Comparing the distribution of cephalic pores of Archamia with Taeniamia leai , there are many more minipores on all aspects of the head of T. leai . The free neuromast pattern is more complex for Archamia in the dorsal aspect, but unavailable for other comparisons. Bergman’s (2004) descriptions and figures of the pores and free neuromasts of Archamia are regarded as incomplete, but present a better coverage of the dorsal and lateral cephalic pores than here.

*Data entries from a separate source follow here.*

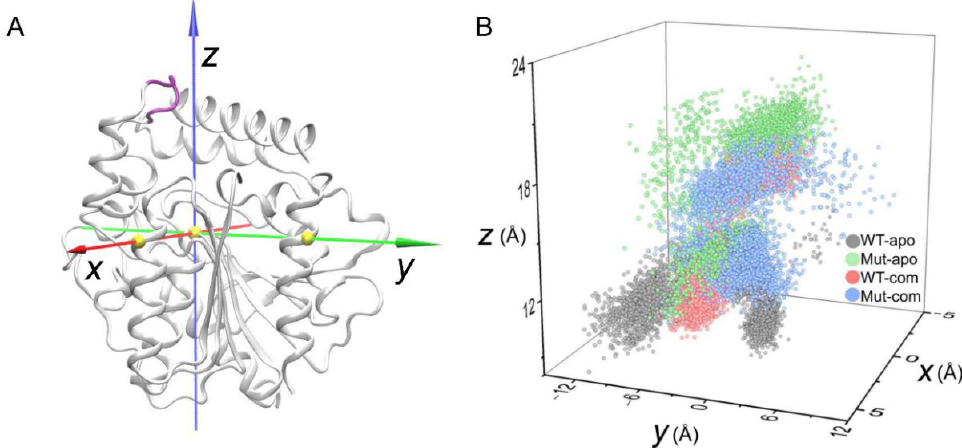
Figure 6. Displacements of the lid region according to the self-defined coordinate system. ( A ) The self-defined coordinate system: the C α atom of S146 is set as the origin, and the x- and y-axes process through the C α atoms of Q244 and D284, respectively. The three C α atoms are shown as yellow spheres. The lid region (C α atoms of residues 192–196, colored in purple) are prepared for vector calculations. ( B ) The plot of the position of the lid region according to the defined coordinate system.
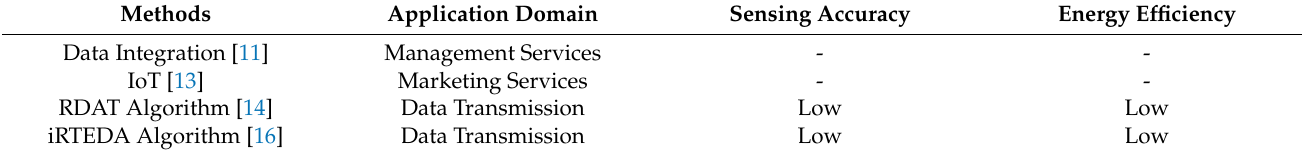
Table 1. Description of smart tourism application.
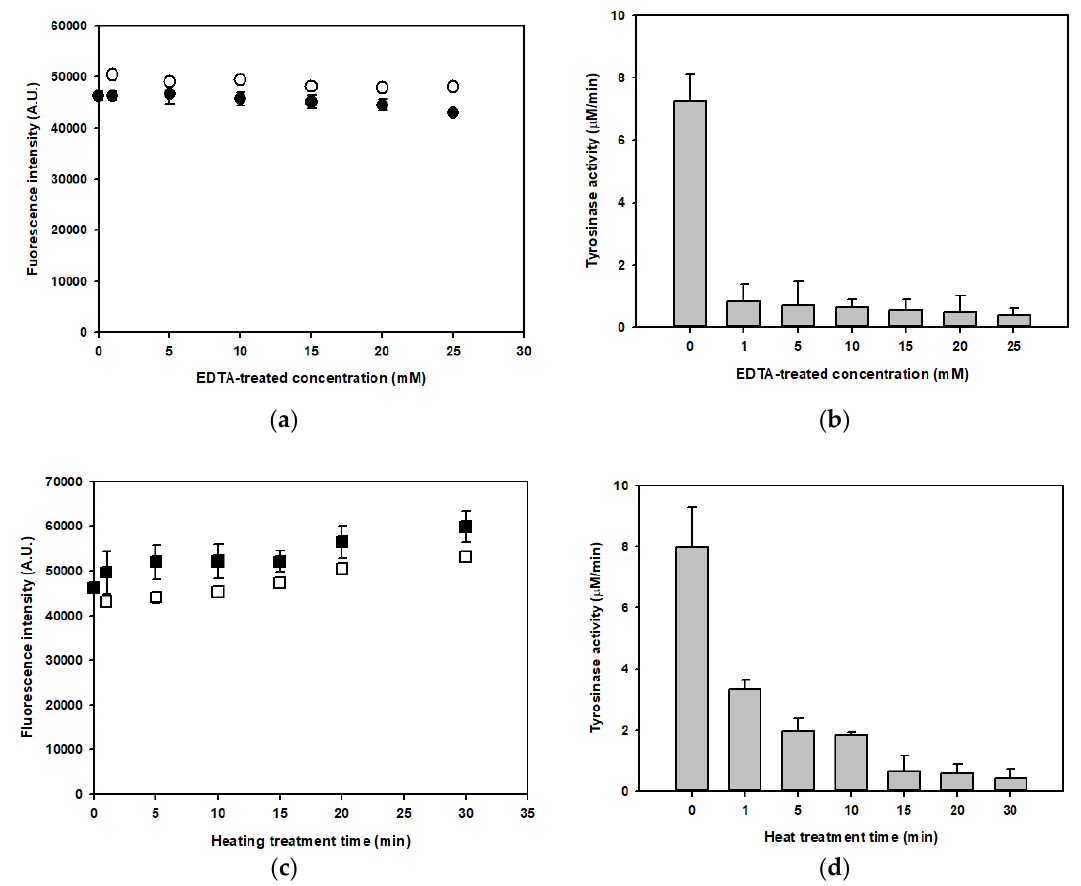
Figure 4. Measurement of fluorescence intensities and tyrosinase activities in the mushroom lysate treated with EDTA or heat. ( a ) Fluorescence intensities of the EDTA-treated lysates at the initial time (black circles) and 14 days later (white circles). ( b ) Total tyrosinase activities of EDTA-treated lysates. ( c ) Fluorescence intensities of the heat-treated lysates at the initial time (black squares) and 14 days later (white squares). ( d ) Total enzyme activities of the heat-treated lysates. Fluorescence intensities (Arbitrary Unit, A.U.) and tyrosinase activities of all fractions were measured under the optimum conditions with λ E × 380 nm~ λ Em 460 nm and the enzyme assay conditions described, respectively.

Fusion in the caudal skeleton, loss of uroneurals, broad expansion of the ribs and a shelf on the third and fourth infraorbital (may or may not occur in other specimens) and long first dorsal spine are apomorphies for Archamia in the clade with Taeniamia . The fusion and loss of elements in the last centrum complex appear elsewhere in unrelated genera (see Fraser, 1972, Fraser & Struhsaker, 1991). Fowleria has shelves on the third, fourth and fifth infraorbital but has no synapomorphic characters to recommend consideration as a close ally of either treated here. All other investigated apogonids either lack shelves or it is only present on the third infraorbital ( Fraser, 1972).

Archamia shares a common apogonid ancestor with Taeniamia based on the long anal-fin base, oblique low frontal crest, vertical first anal pterygiophore, a distal anterior distally-curved flange on the first anal proximalmiddle radial, flanges on both sides of ribs 3–6, all possible synapomorphies with species of Taeniamia . Both genera are derived apogonids based on characters in Table 2. Variation of small or incipient rib flanges among species of Taeniamia is suggestive that this character may be a synapomorphy with Archamia . Pterapogon has narrow flanges (posterior only) on ribs 3–5 and Quinca has narrow flanges (posterior only) on ribs 4–5. Other deep-bodied apogonids are without the lateral frontal crests ( Pterapogon , Sphaeramia Fowler & Bean 1930 , Quinca ) but have well developed oblique crests ( Pterapogon ) and have more numerous soft dorsal- and anal-fin rays ( Pterapogon and Quinca ). Other apogonids with high number of anal-fin rays include Cercamia Randall & Smith 1988 , Lachneratus Fraser & Struhsaker, 1991 , Paxton Baldwin & Johnson, 1999 and Rhabdamia but with more elongate bodies ( Baldwin & Johnson, 1999; Fraser 1972; Fraser & Struhsaker, 1991) and Lachneratus has a high number of soft dorsal rays (12–13).